Cuando estudiábamos Macbeth en clase, no podía evitar pensar en Bootshaven. Era siempre el mismo tema de recordar y de no-querer-recordar, de eliminar manchas que no existían y, para colmo de males, estaban esas tres brujas, las tres hermanas fatídicas.

Rozar, limpiar, las manos de Bertha, que se deslizaban por todas las superficies lisas, se cercioraban así de la existencia de su propio cuerpo, de que aún estaba allí, de que aún seguía ofreciéndole resistencia, de que seguía habiendo diferencia entre ella y lo inanimado… Pero todo eso llegó más tarde. Hasta entonces, mesas y aparadores, sillas y cómodas impecablemente barridas por sus infatigables manos, habían estado llenos de papeles: pequeños papeles cuadrados, cuidadosamente separados de los blocs de notas, papeles recortados del margen de un periódico, folios arrancados de un cuaderno, dorsos de tiques de caja, listas de la compra, recordatorios, listas de aniversarios, listas con direcciones, papeles con descripciones de itinerarios, papeles con órdenes escritas en mayúsculas:«¡MARTES COMPRAR HUEVOS!» o «¡LLAVES SEÑORA MAHLSTEDT!».

Luego, Bertha empezó a preguntarle a Harriet acerca del sentido de aquellas notas y qué era lo que había querido memorizar.

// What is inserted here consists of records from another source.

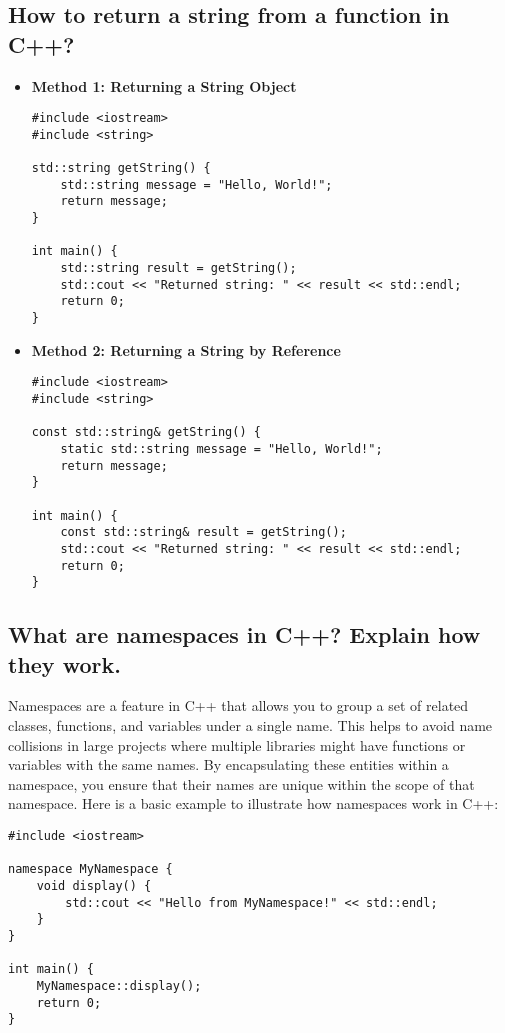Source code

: \subsection{How to return a string from a function in C++?}
\begin{itemize}
\item \textbf{Method 1: Returning a String Object}
\begin{tcolorbox}[title=As an Object]
\begin{verbatim}
#include <iostream>
#include <string>

std::string getString() {
    std::string message = "Hello, World!";
    return message;
}

int main() {
    std::string result = getString();
    std::cout << "Returned string: " << result << std::endl;
    return 0;
}
\end{verbatim}
\end{tcolorbox}

\item \textbf{Method 2: Returning a String by Reference}
\begin{tcolorbox}[title=As a Reference]
\begin{verbatim}
#include <iostream>
#include <string>

const std::string& getString() {
    static std::string message = "Hello, World!";
    return message;
}

int main() {
    const std::string& result = getString();
    std::cout << "Returned string: " << result << std::endl;
    return 0;
}
\end{verbatim}
\end{tcolorbox}
\end{itemize}

\subsection{What are namespaces in C++? Explain how they work.}

Namespaces are a feature in C++ that allows you to group a set of related classes, functions, and variables under a single name. This helps to avoid name collisions in large projects where multiple libraries might have functions or variables with the same names. By encapsulating these entities within a namespace, you ensure that their names are unique within the scope of that namespace.
Here is a basic example to illustrate how namespaces work in C++:
\begin{tcolorbox}[title=Namespace]
\begin{verbatim}
#include <iostream>

namespace MyNamespace {
    void display() {
        std::cout << "Hello from MyNamespace!" << std::endl;
    }
}

int main() {
    MyNamespace::display();
    return 0;
}
\end{verbatim}
\end{tcolorbox}

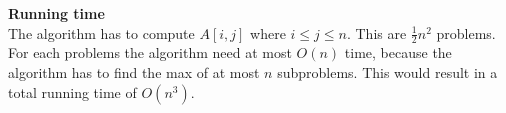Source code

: \documentclass[a4paper,twoside,11pt]{article}
\begin{document}
\textbf{Running time} \\ 
 The algorithm has to compute $ A[i,j] $ where $ i \leq j \leq n$. 
 This are $ \frac{1}{2}n^2$ problems.
 For each problems the algorithm need at most $O(n)$ time, because the algorithm has to find the max of at most $n$ subproblems. 
 This would result in a total running time of $O(n^3)$.
\end{document}
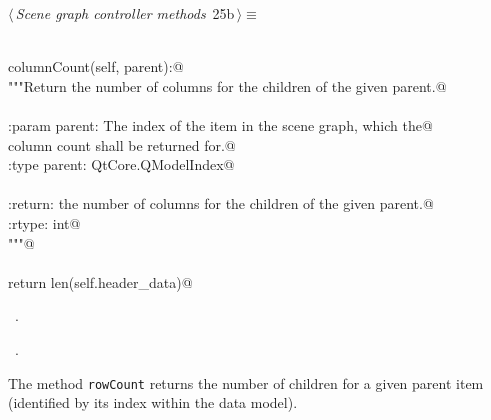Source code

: \documentclass[
    a4paper,      %
    10pt,         %
    openright,    %
    notitlepage,  %
    parskip=half, %
]{scrreprt}       %
\theoremstyle{definition}                    %
\begin{document}
\begin{flushleft} \small
\begin{minipage}{\linewidth}\label{scrap21}\raggedright\small
{} $\langle\,${\itshape Scene graph controller methods}\nobreak\ {\footnotesize {25b}}$\,\rangle\equiv$
\vspace{-1ex}
\begin{list}{}{} \item
\mbox{}\lstinline@@\\
\mbox{}\lstinline@def columnCount(self, parent):@\\
\mbox{}\lstinline@    """Return the number of columns for the children of the given parent.@\\
\mbox{}\lstinline@@\\
\mbox{}\lstinline@    :param parent: The index of the item in the scene graph, which the@\\
\mbox{}\lstinline@                    column count shall be returned for.@\\
\mbox{}\lstinline@    :type  parent: QtCore.QModelIndex@\\
\mbox{}\lstinline@@\\
\mbox{}\lstinline@    :return: the number of columns for the children of the given parent.@\\
\mbox{}\lstinline@    :rtype:  int@\\
\mbox{}\lstinline@    """@\\
\mbox{}\lstinline@@\\
\mbox{}\lstinline@    return len(self.header_data)@\\
\mbox{}\lstinline@@{\NWsep}
\end{list}
\vspace{-1.5ex}
\footnotesize
\begin{list}{}{\setlength{\itemsep}{-\parsep}\setlength{\itemindent}{-\leftmargin}}
\item \NWtxtMacroDefBy\ .
\item \NWtxtMacroRefIn\ .

\item{}
\end{list}
\end{minipage}\vspace{4ex}
\end{flushleft}
The method \verb+rowCount+ returns the number of children for a given parent
item (identified by its index within the data model).
\end{document}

—¿Qué significa «Llaves señora Mahlstedt»? —preguntaba dominada por la desesperación—. ¿La señora Mahlstedt me ha dado una llave? ¿Dónde está la llave? ¿O es que solo quiso darme una llave? ¿Pero cuál? ¿Y para qué?

Las notas se multiplicaban. Cuando estábamos en Bootshaven, los papeles revoloteaban por todas partes. Las corrientes de aire los hacían flotar lentamente por la cocina como las grandes hojas de los tilos lo hacían fuera, en el patio, en otoño. Los mensajes se volvieron cada vez más ilegibles e incomprensibles. Si al principio las notas contenían aún indicaciones precisas sobre cosas tales como el modo de empleo de la nueva lavadora, con el tiempo y a medida que se multiplicaban se fueron volviendo más lacónicas. «Derecha antes que izquierda», decía una de las notas, y eso aún podía entenderse.

Sin embargo, a veces, mi abuela escribía notas que no conseguía leer ni ella misma y se esforzaba por leer notas en las que nada era legible. Con el tiempo, los mensajes se fueron haciendo más y más extraños: «Bañador en el Ford», pero en ese entonces ya se habían desprendido del Ford y, más tarde, una y otra vez: «Bertha Lünschen, Geestestrasse 10, Bootshaven». Un día, el mensaje se redujo a «Bertha Deelwater» y después siguió reduciéndose hasta que no fue más que «Bertha». «Bertha.» Como si ella debiera cerciorarse de que todavía existía. El nombre ya no parecía una firma, sino algo copiado con gran dificultad. El trazo fugitivo mostraba varios sitios donde el bolígrafo había dejado de escribir y se había vuelto a poner en marcha tras una pausa. Las letras no eran más que pequeñas cicatrices. Transcurrió el tiempo y la lluvia de hojas remitió por completo. Si alguna vez Bertha se encontraba con uno de sus antiguos recordatorios, lo miraba fijamente con ojos extraviados y, al cabo de un momento, lo estrujaba y lo metía en el bolsillo del delantal, en la manga o dentro del zapato.